Allows patients to fill out their dental history, change their contact information or even receive or send bills, X-rays and other documents from the comfort of their home, saving practice time and improving office efficiency.
Although exceptions exist, you'll typically find dental software priced in one of two ways: a subscription fee paid every month or year, or a perpetual license fee paid once, up front.
Pricing model tends to correspond with how the software is deployed: on-premise or in the cloud. On-premise deployment means the software is installed on your own local servers. Cloud-based deployment, on the other hand, means the software is hosted online, or "in the cloud." You use an Internet connection to access the software via web browser.
Traditionally, on-premise deployments are priced using the perpetual license model. However, today you'll find more and more on-premise products offering subscription pricing models. Cloud-based software is generally priced using a subscription model, wherein users pay a monthly or annual fee per user.
Perpetual licence pricing comes with a steeper price tag up front, but low recurring monthly or annual costs (e.g., for maintenance or support). Subscription pricing, on the other hand, has a lower up-front investment, but relatively higher recurring costs, since you're paying the subscription fees each month or year.
The costs of on-premise and subscription models tend to converge over time, so the pricing model you choose depends largely on whether you prefer one large fee up front, or smaller fees broken out over time. Check out our total cost of ownership calculator to see how this works.
ARRA Meaningful Use for Dentists
Many dentists looking for dental management software are wondering if they’re eligible for the financial incentives provided by the American Recovery and Reinvestment Act (ARRA). Although the Medicare incentives generally do not apply (since Medicare doesn’t cover most dental procedures), dentists whose patient volume is at least 30 percent Medicaid can receive the Medicaid incentive, provided they adopt a certified electronic health record (EHR) product.

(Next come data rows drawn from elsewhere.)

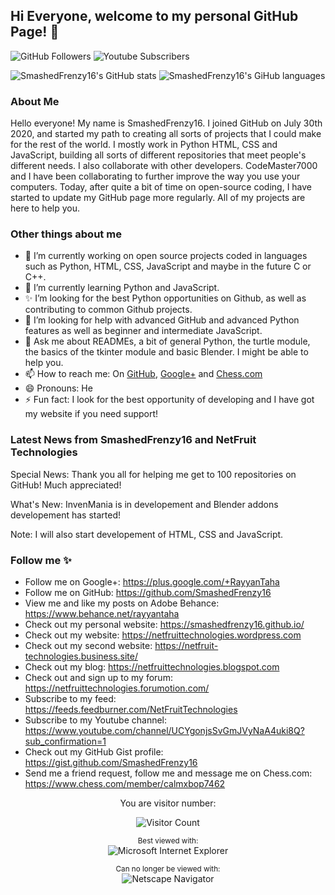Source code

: ## Hi Everyone, welcome to my personal GitHub Page! 👋

<!--
**SmashedFrenzy16/SmashedFrenzy16** is a ✨ _special_ ✨ repository because its `README.md` (this file) appears on your GitHub profile.
-->
![GitHub Followers](https://img.shields.io/github/followers/SmashedFrenzy16?style=social)
![Youtube Subscribers](https://img.shields.io/youtube/channel/subscribers/UCYgonjsSvGmJVyNaA4uki8Q?style=social)

![SmashedFrenzy16's GitHub stats](https://github-readme-stats.vercel.app/api?username=SmashedFrenzy16&hide=prs&text_color=586069&layout=compact&hide_border=true&show_icons=true&theme=tokyonight)
![SmashedFrenzy16's GiHub languages](https://github-readme-stats.vercel.app/api/top-langs/?username=SmashedFrenzy16&text_color=586069&layout=compact&hide_border=true&title_color=0366d6&count_private=true&include_all_commits=true&theme=tokyonight&show_icons=true)

### About Me

Hello everyone! My name is SmashedFrenzy16. I joined GitHub on July 30th 2020, and started my path to creating all sorts of projects that I could make for the rest of the world. I mostly work in Python HTML, CSS and JavaScript, building all sorts of different repositories that meet people's different needs. I also collaborate with other developers. CodeMaster7000 and I have been collaborating to further improve the way you use your computers. Today, after quite a bit of time on open-source coding, I have started to update my GitHub page more regularly. All of my projects are here to help you.

### Other things about me

- 🔭 I’m currently working on open source projects coded in languages such as Python, HTML, CSS, JavaScript and maybe in the future C or C++.
- 🌱 I’m currently learning Python and JavaScript.
- ✨ I’m looking for the best Python opportunities on Github, as well as contributing to common Github projects.
- 🤔 I’m looking for help with advanced GitHub and advanced Python features as well as beginner and intermediate JavaScript. 
- 💬 Ask me about READMEs, a bit of general Python, the turtle module, the basics of the tkinter module and basic Blender. I might be able to help you.
- 📫 How to reach me: On [GitHub](https://github.com/SmashedFrenzy16), [Google+](https://plus.google.com/+RayyanTaha) and [Chess.com](https://www.chess.com/member/calmxbop7462)
- 😄 Pronouns: He
- ⚡ Fun fact: I look for the best opportunity of developing and I have got my website if you need support!

### Latest News from SmashedFrenzy16 and NetFruit Technologies

Special News: Thank you all for helping me get to 100 repositories on GitHub! Much appreciated!

What's New: InvenMania is in developement and Blender addons developement has started!

Note: I will also start developement of HTML, CSS and JavaScript.




### Follow me ✨

- Follow me on Google+: https://plus.google.com/+RayyanTaha
- Follow me on GitHub: https://github.com/SmashedFrenzy16
- View me and like my posts on Adobe Behance: https://www.behance.net/rayyantaha
- Check out my personal website: https://smashedfrenzy16.github.io/
- Check out my website: https://netfruittechnologies.wordpress.com
- Check out my second website: https://netfruit-technologies.business.site/
- Check out my blog: https://netfruittechnologies.blogspot.com
- Check out and sign up to my forum: https://netfruittechnologies.forumotion.com/
- Subscribe to my feed: https://feeds.feedburner.com/NetFruitTechnologies
- Subscribe to my Youtube channel: https://www.youtube.com/channel/UCYgonjsSvGmJVyNaA4uki8Q?sub_confirmation=1
- Check out my GitHub Gist profile: https://gist.github.com/SmashedFrenzy16
- Send me a friend request, follow me and message me on Chess.com: https://www.chess.com/member/calmxbop7462

<div align="center">

You are visitor number:

![Visitor Count](https://profile-counter.glitch.me/SmashedFrenzy16/count.svg)

<div align="center">
  
<sup>Best viewed with:</sup><br />![Microsoft Internet Explorer](https://user-images.githubusercontent.com/282759/84683523-52f97980-af05-11ea-9da0-639e1c368536.gif)

<sup>Can no longer be viewed with:</sup><br />![Netscape Navigator](https://user-images.githubusercontent.com/68993968/113916671-27b78200-97d8-11eb-9496-1c45ce25568e.gif)
</div>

Since there currently are no certification standards for EDRs, a dentist looking to meet these requirements would have to adopt a dental EHR, which could then interface with a dedicated EDR if that’s your preferred tool.
Although this may seem cumbersome, the best dental software programs have been designed to integrate with EHRs specifically to fulfill this need, and it could qualify you for almost $70,000 in incentives over six years.
Note: The applications selected in this article are examples to show a feature in context and are not intended as endorsements or recommendations. They have been obtained from sources believed to be reliable at the time of publication.